Reconstruire, c’est rebâtir des murs et des âmes. Mais avec quoi? L’aide tarde, les factions s’opposent. Avec Israël, il faudrait un miracle – désarmer le Hezbollah, sécuriser la frontière, apaiser la haine. Oublier? Ces ruines de Beyrouth-Sud, ces récits, c’est impossible. Moi, Française, je suis là parce que personne n’a vu leur abandon.

22 février 2025 – Dernier jour

Dernière traversée, de Tripoli à Tyr. Un pêcheur m’a parlé de l’exode de Marjayoun: «Ils ont fui sous les bombes, beaucoup ont disparu.» J’ai vu des ruines sur la côte – une frappe récente, pas aujourd’hui. Ce soir, à Beyrouth, j’ai traversé Beyrouth-Sud une dernière fois: Jamous, Hadath, des immeubles effondrés à perte de vue.

Beyrouth, février 2025: dans l’ombre des fils électriques emmêlés, hommes et femmes fouillent les poubelles, cherchant de quoi manger ou revendre, au cœur de quartiers aux allures de bidonvilles. Photo: Anne-Laure Bonnel pour Libre Média.

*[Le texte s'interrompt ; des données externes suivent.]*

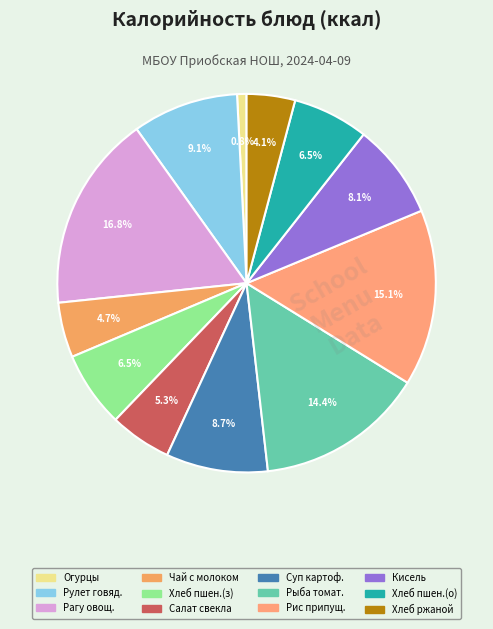

Count the number of slices in the pie.

12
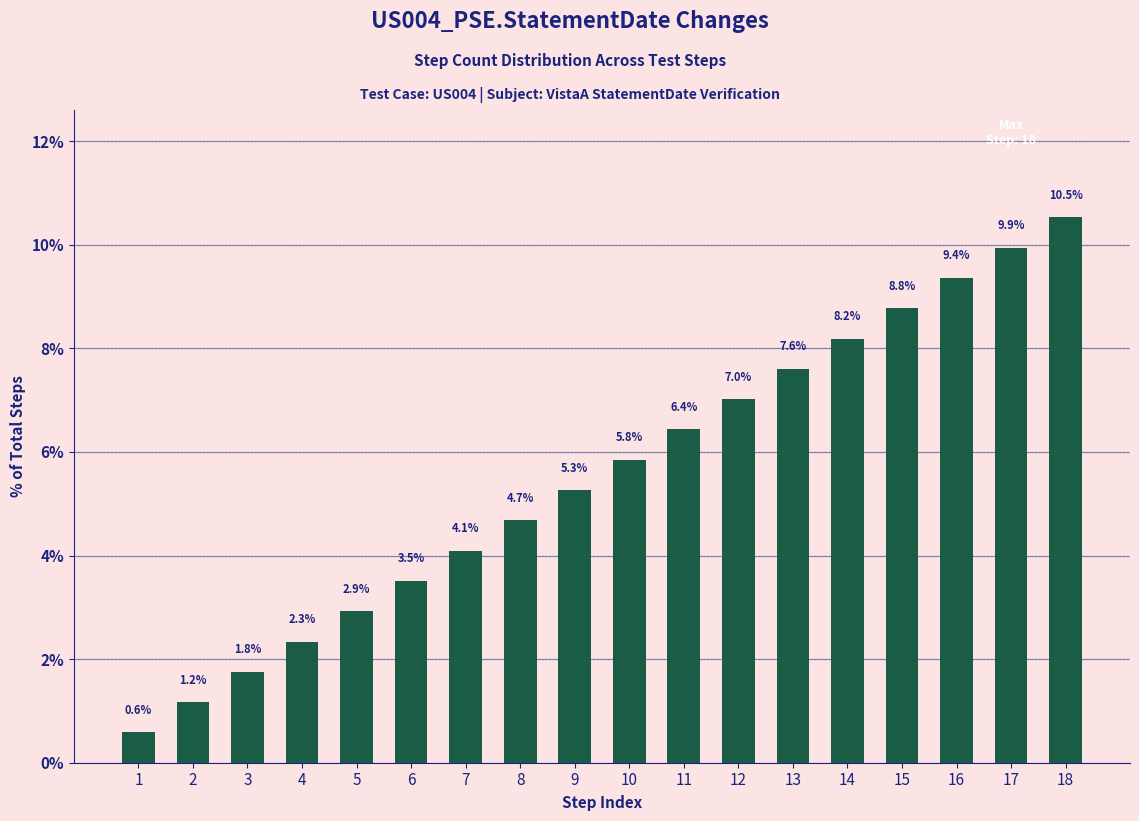

Reading right to left, list all the values displayed in this chart.

10.5	9.9	9.4	8.8	8.2	7.6	7.0	6.4	5.8	5.3	4.7	4.1	3.5	2.9	2.3	1.8	1.2	0.6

En dix jours, j’ai entendu un peuple qui partage son dernier pain dans un pays brisé. Photographier? J’ai renoncé, lasse des soupçons. L’avenir? Des milliards, une volonté introuvable.

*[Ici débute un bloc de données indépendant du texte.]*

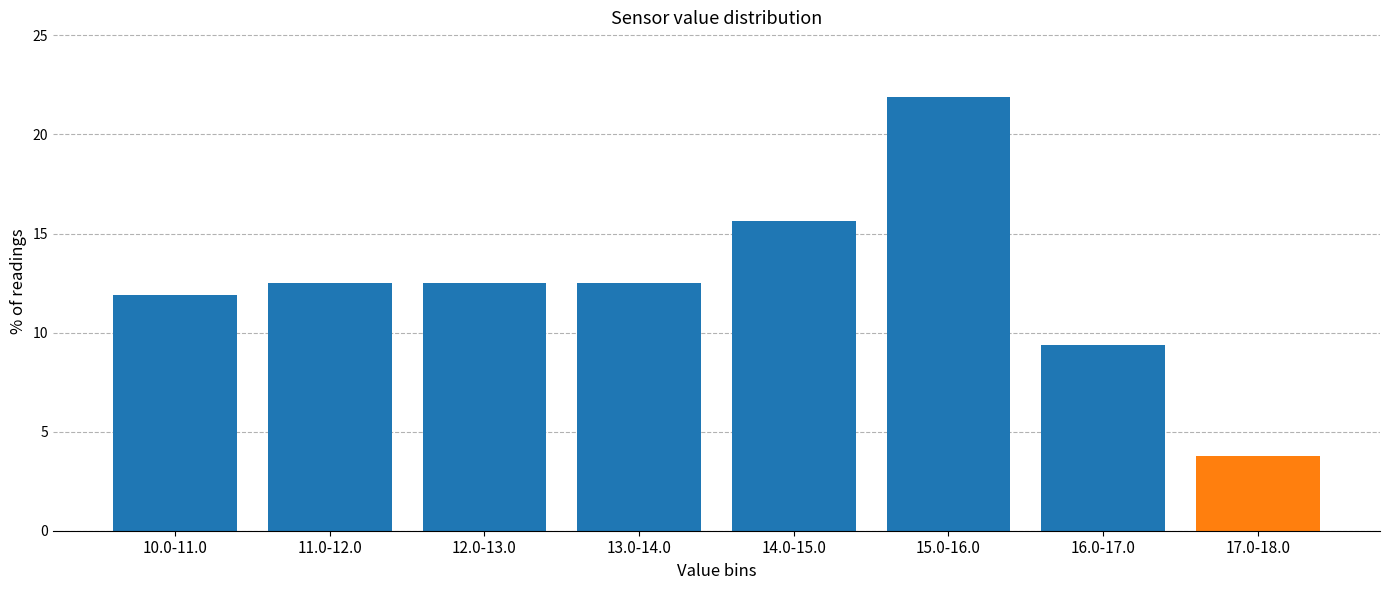

Reading left to right, list all the values displayed in this chart.

10.0-11.0=11.9	11.0-12.0=12.5	12.0-13.0=12.5	13.0-14.0=12.5	14.0-15.0=15.6	15.0-16.0=21.9	16.0-17.0=9.4	17.0-18.0=3.8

Réconcilier avec Israël? Désarmer, négocier, panser – un rêve. Oublier? Non, ils ne peuvent pas. Moi, je repars demain. Pourquoi moi? Parce que leur silence hurle, et que je refuse qu’il reste muet.

Un avenir en suspens

En mars 2025, le cessez-le-feu de novembre 2024 vacille. Les frappes quotidiennes ont détruit 100 000 logements (6,8 milliards de dégâts, 7,2 milliards de pertes économiques, Banque mondiale).

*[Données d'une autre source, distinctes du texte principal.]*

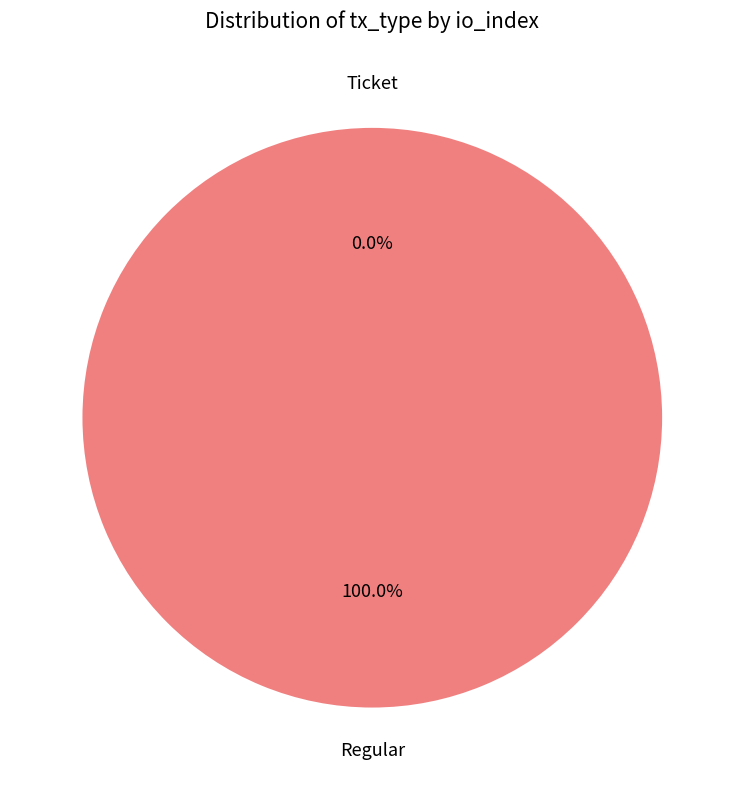

Between Ticket and Regular, which is larger?

Regular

Les Libanais ont nettoyé les routes, mais Beyrouth-Sud reste un champ de ruines. Le Hezbollah, affaibli par la mort de Nasrallah, bloque la paix. Le gouvernement mendie une aide internationale.

Reconstruire? Les 11 milliards nécessaires exigent des donateurs, mais la corruption et les rivalités (Golfe vs Iran) freinent tout. Les ruines de Beyrouth-Sud que j’ai vues sont un défi titanesque. Réconcilier avec Israël?

La résolution 1701 stagne: désarmer le Hezbollah, c’est renoncer à une identité pour beaucoup. La paix est un mirage. Oublier? Beyrouth-Sud en ruines, les 4000 morts, les bipeurs – c’est gravé dans leur peau. Moi, Française, j’ai voulu montrer leur résilience, leur solitude. Pourquoi moi? Parce que leur histoire est un cri que le monde ignore.